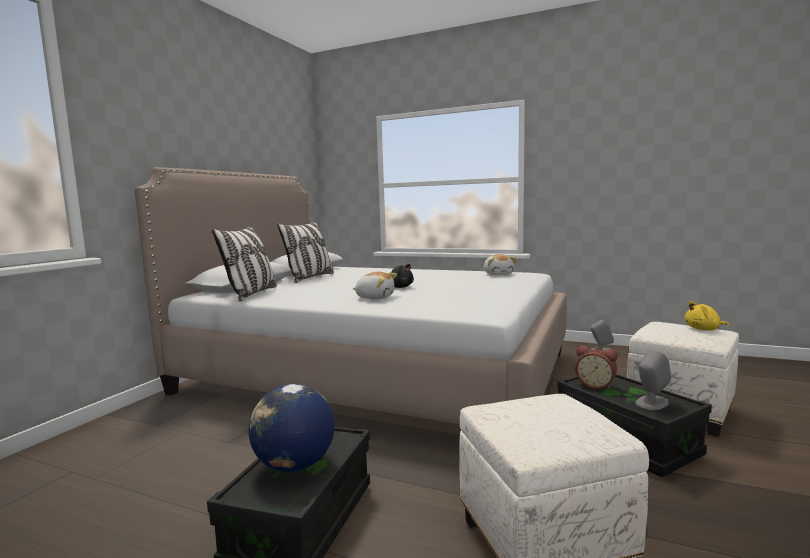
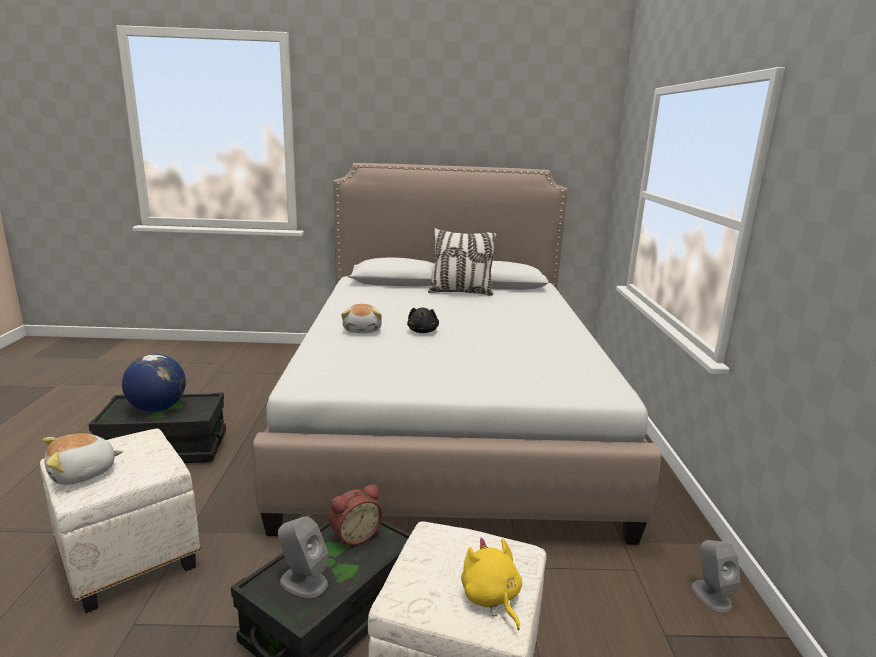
camera: 65 degrees right, 10 degrees up
(251, 294) = (362, 290): pillow -> none
(498, 274) = (575, 370): plush toy -> plush toy (83, 473)
(595, 385) = (354, 535): alarm clock -> alarm clock turned 135 degrees counterclockwise

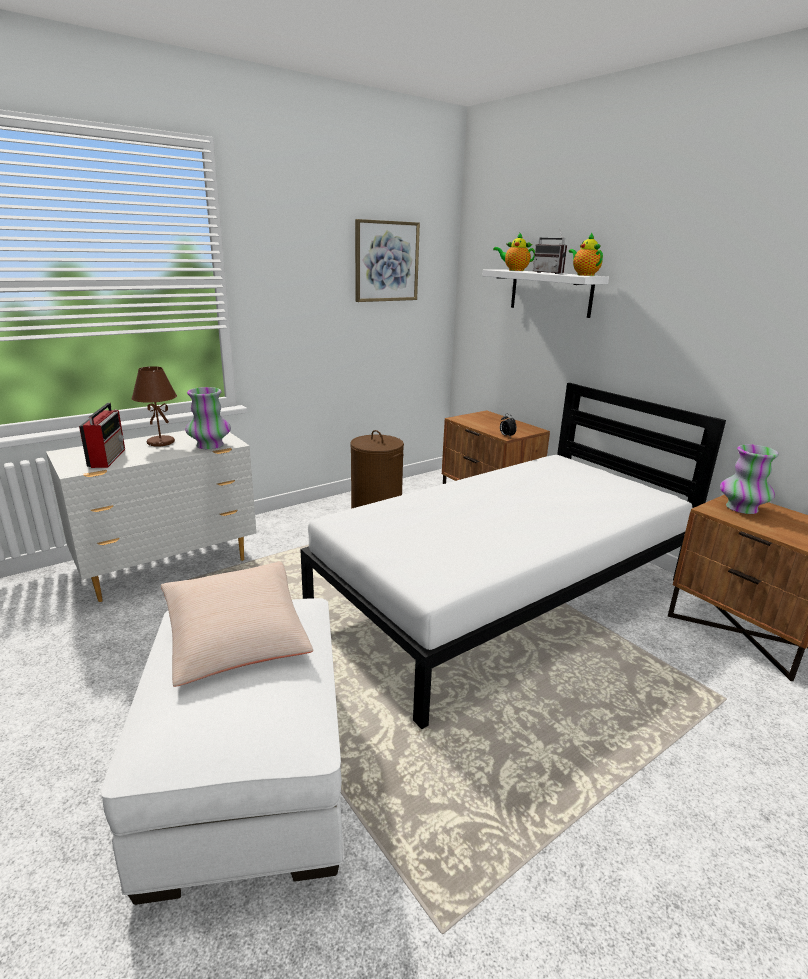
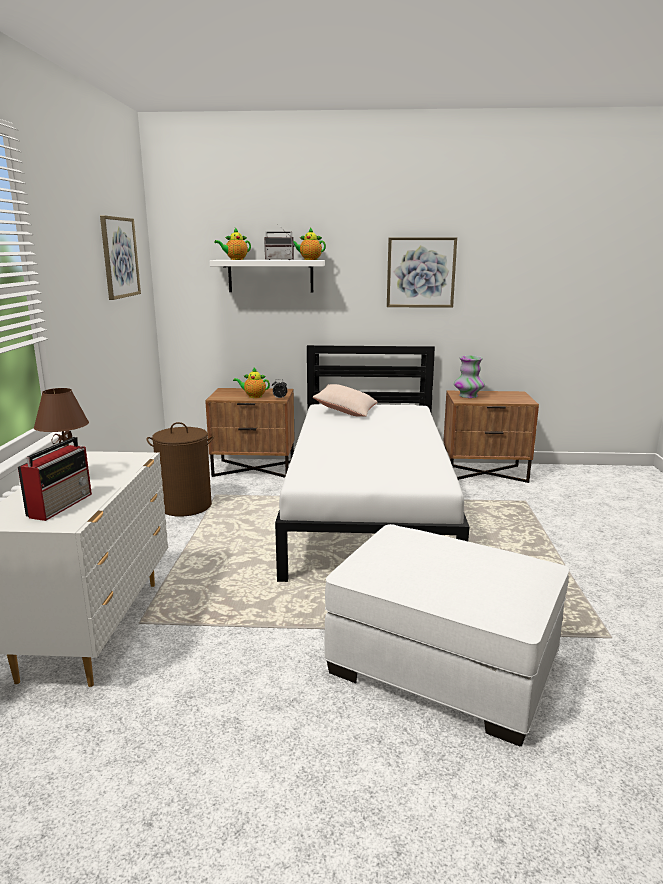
camera: 50 degrees left, 5 degrees down
(108, 457) = (61, 505): radio -> radio turned 75 degrees clockwise
(210, 445) = (127, 464): vase -> none
(236, 638) = (422, 554): beige pillow -> beige pillow (346, 411)
(490, 427) = (253, 396): none -> teapot
(732, 305) = (421, 272): none -> picture

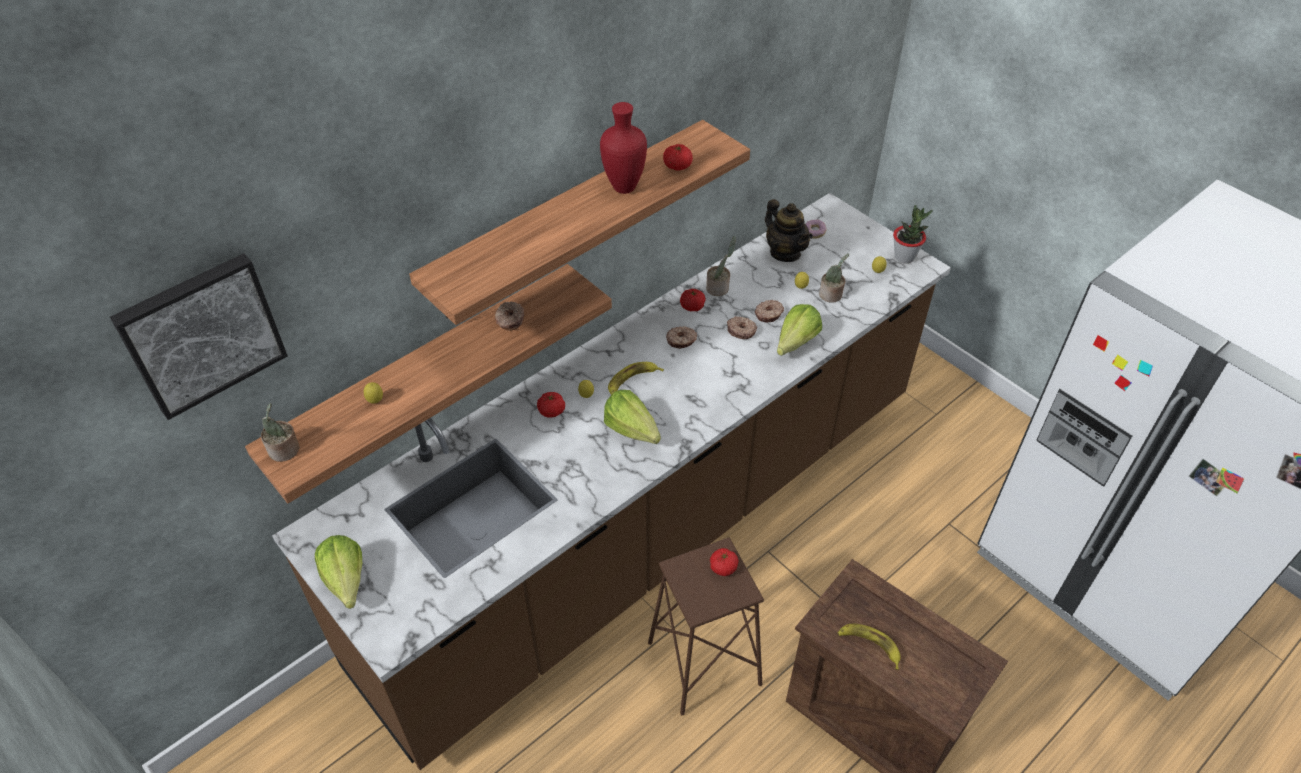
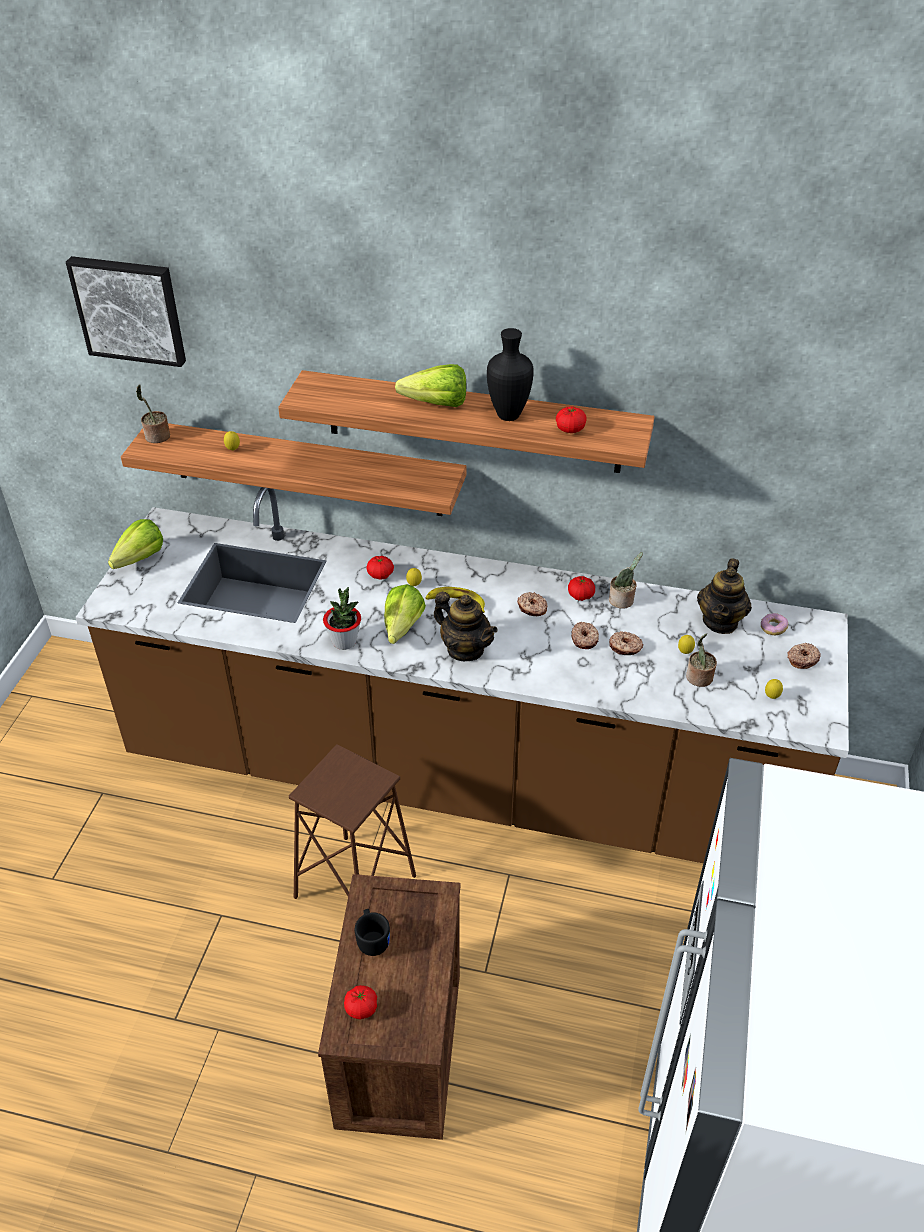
camera: 55 degrees right, 5 degrees down
(509, 320) = (372, 467): donut -> donut (802, 659)
(622, 188) = (507, 415): red vase -> black vase
(692, 404) = (465, 649): none -> teapot
(723, 567) = (364, 787): tomato -> tomato (361, 1008)
(792, 346) = (601, 680): lettuce -> lettuce (431, 404)
(869, 645) = (373, 939): banana -> black mug
(904, 257) = (819, 708): potted plant -> potted plant (344, 642)

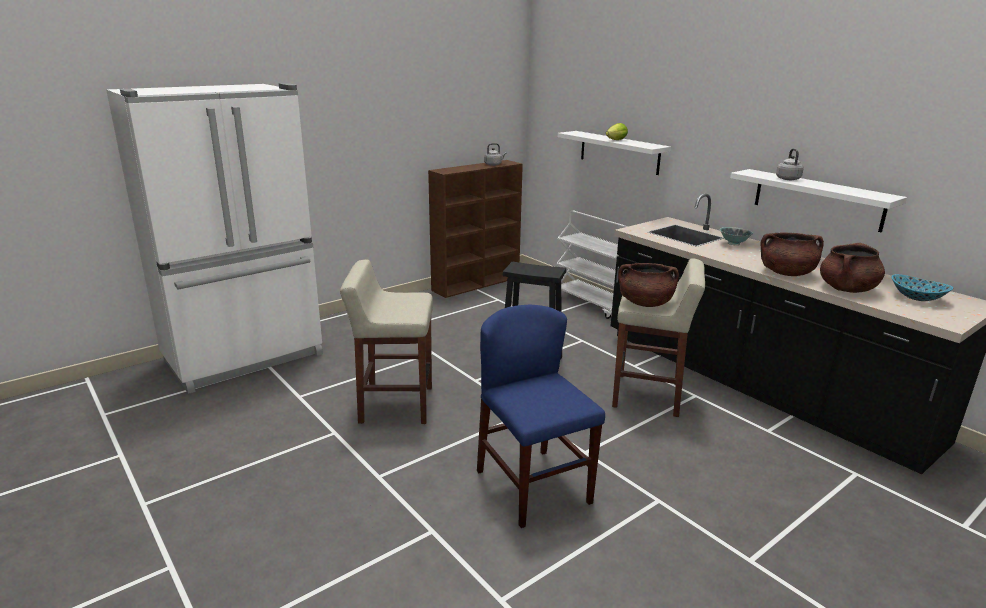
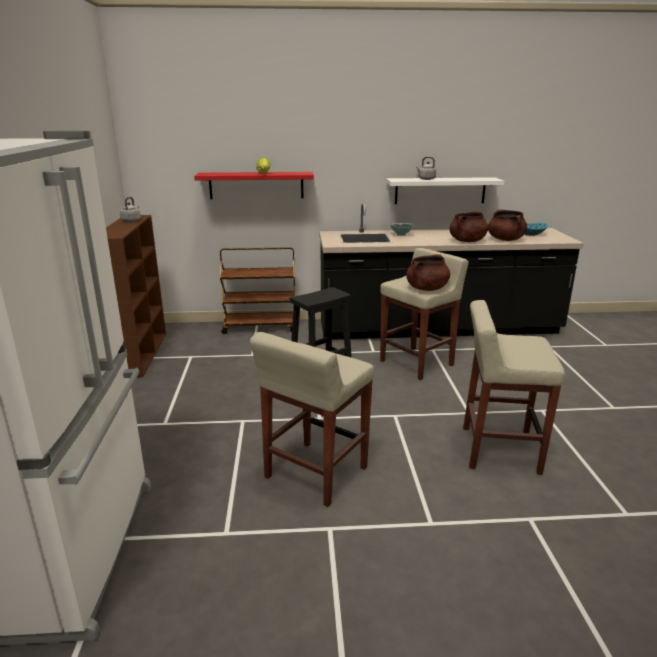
camera: 55 degrees left, 0 degrees up
(533, 487) = (498, 449): blue chair -> beige stool
(592, 303) = (261, 327): white cart -> brown cart
(619, 152) = (256, 185): white shelf -> red shelf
______
**Task description**
Going by the entries above, repeat exactly the lines that start at the line with "(498, 274) = (575, 370): plush" and go on through the line with "(723, 567) = (364, 787): tomato". Pictures are not part of the copy.

**Result**
(498, 274) = (575, 370): plush toy -> plush toy (83, 473)
(595, 385) = (354, 535): alarm clock -> alarm clock turned 135 degrees counterclockwise

camera: 50 degrees left, 5 degrees down
(108, 457) = (61, 505): radio -> radio turned 75 degrees clockwise
(210, 445) = (127, 464): vase -> none
(236, 638) = (422, 554): beige pillow -> beige pillow (346, 411)
(490, 427) = (253, 396): none -> teapot
(732, 305) = (421, 272): none -> picture

camera: 55 degrees right, 5 degrees down
(509, 320) = (372, 467): donut -> donut (802, 659)
(622, 188) = (507, 415): red vase -> black vase
(692, 404) = (465, 649): none -> teapot
(723, 567) = (364, 787): tomato -> tomato (361, 1008)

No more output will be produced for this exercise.